Date of Forecast Publishing
2013 GDP Growth Range Forecast
2.3% to 2.8%
2.3% to 3.0%
2.5% to 3.0%
As you can see, the Fed slightly adjusted the low end of its range in December and kept the top end the same, and then in March lowered the top end by the same two-tenths of a percent. A 1.5% impact should have severely altered this growth forecast, even when incorporating some new positive developments that may have come into play.
This is not the only discrepancy though. The Conference Board and the World Bank each have significantly lower growth expectations for our economy than the Federal Reserve. The Conference Board sees 1.7% GDP growth for the U.S. economy in 2013, and the World Bank estimates 2.0% GDP growth for the U.S. Each of those is obviously deeply short of the bottom end of the Fed's range when it last published in March 2013. The Fed's range of 2.3% to 2.8% would indicate an expectation for 2.55% GDP growth. I believe but cannot verify that the U.S. private sector also has lower estimates for the American economy in 2013; readers are welcomed to share info about private sector estimates in the comment section below this article.
If the Fed is off by a half a point and makes that significant an adjustment on Wednesday, it would serve two purposes.

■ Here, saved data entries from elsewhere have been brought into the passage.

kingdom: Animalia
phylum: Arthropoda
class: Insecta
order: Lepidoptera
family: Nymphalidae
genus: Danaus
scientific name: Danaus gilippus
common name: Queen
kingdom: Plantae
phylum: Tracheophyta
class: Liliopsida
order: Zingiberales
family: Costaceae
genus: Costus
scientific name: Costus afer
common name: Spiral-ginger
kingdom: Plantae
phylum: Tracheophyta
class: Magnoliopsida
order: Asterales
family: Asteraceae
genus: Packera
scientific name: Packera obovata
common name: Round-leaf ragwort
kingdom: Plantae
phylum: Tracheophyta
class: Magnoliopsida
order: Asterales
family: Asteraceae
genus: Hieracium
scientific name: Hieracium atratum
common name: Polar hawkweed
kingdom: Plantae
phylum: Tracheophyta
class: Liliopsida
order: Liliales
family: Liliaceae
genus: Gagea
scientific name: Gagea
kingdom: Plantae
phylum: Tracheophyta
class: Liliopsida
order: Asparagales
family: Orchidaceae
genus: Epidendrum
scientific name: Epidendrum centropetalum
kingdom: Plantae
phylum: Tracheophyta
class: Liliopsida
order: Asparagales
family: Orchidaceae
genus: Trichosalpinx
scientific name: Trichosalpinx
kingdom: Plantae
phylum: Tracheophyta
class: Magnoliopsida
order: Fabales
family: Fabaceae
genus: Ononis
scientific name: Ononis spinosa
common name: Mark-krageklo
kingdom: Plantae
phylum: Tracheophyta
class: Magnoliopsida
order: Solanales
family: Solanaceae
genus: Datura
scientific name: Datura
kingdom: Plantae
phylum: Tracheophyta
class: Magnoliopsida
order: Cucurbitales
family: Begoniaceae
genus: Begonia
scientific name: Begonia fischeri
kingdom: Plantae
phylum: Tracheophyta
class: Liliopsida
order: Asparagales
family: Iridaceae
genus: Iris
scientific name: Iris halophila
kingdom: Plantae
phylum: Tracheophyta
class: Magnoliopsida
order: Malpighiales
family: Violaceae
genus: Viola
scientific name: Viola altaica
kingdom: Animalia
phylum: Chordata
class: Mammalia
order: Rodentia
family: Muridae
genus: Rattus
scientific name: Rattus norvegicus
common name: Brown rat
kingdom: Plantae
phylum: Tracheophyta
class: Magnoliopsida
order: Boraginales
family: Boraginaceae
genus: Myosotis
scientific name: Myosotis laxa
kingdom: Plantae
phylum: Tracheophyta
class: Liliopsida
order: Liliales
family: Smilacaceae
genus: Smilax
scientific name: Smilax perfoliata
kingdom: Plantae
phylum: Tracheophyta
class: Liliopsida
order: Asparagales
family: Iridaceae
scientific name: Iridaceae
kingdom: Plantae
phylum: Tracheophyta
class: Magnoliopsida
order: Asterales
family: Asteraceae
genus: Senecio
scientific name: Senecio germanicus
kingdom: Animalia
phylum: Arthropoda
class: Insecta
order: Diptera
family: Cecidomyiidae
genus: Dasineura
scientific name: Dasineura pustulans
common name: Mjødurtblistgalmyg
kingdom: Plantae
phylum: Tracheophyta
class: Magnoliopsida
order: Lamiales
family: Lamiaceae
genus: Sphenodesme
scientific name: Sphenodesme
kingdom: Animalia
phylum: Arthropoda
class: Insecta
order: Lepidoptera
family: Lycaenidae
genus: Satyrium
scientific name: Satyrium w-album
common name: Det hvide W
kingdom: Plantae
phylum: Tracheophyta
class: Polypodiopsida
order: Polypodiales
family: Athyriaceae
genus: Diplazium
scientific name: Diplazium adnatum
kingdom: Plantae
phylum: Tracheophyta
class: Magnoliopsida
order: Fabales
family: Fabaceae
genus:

First, it would reset expectations for recently rising cyclical stocks like General Electric (NYSE:GE) and Bank of America (NYSE:BAC). Secondly, it would likely serve to reassure investors of the likelihood of further Fed asset purchases and a continuation of its low rate policy, which would calm mortgage rates. That in turn would return capital to high yielding and real estate relative stocks like Annaly Capital (NYSE:NLY) and American Capital Agency (NASDAQ:AGNC), which have been on the downslide of late. What the broader market would do depends on how severe any economic reconsideration is. The SPDR S&P 500 (NYSEARCA:SPY) is up 14.6% year-to-date, including 4.1% over the last three months. If the economic perspective is significantly altered, those gains could give way, especially if the Fed continues to communicate poorly regarding "tapering" possibilities.
You can see how the four stocks mentioned have diverged over the last month or so since the market began to actively speculate about Fed policy.
In my opinion, an adjustment to the economic perspective is long and late in coming. Supports in Europe are softening, and growth in China has been bothered by it. Here in the U.S., I've been regularly noting the gross understatement of unemployment and the missing 7+ million Americans from the workforce. Meanwhile, it appears that the real estate recovery has now been interrupted by higher mortgage rates that resulted from what I would call less than optimal communication from the Fed and a faulty perspective of current economic health by the same. So, in conclusion, I suggest buckling your seatbelt, because we may be in for an economic shocker this coming week. Though, at least followers of this column have been warned.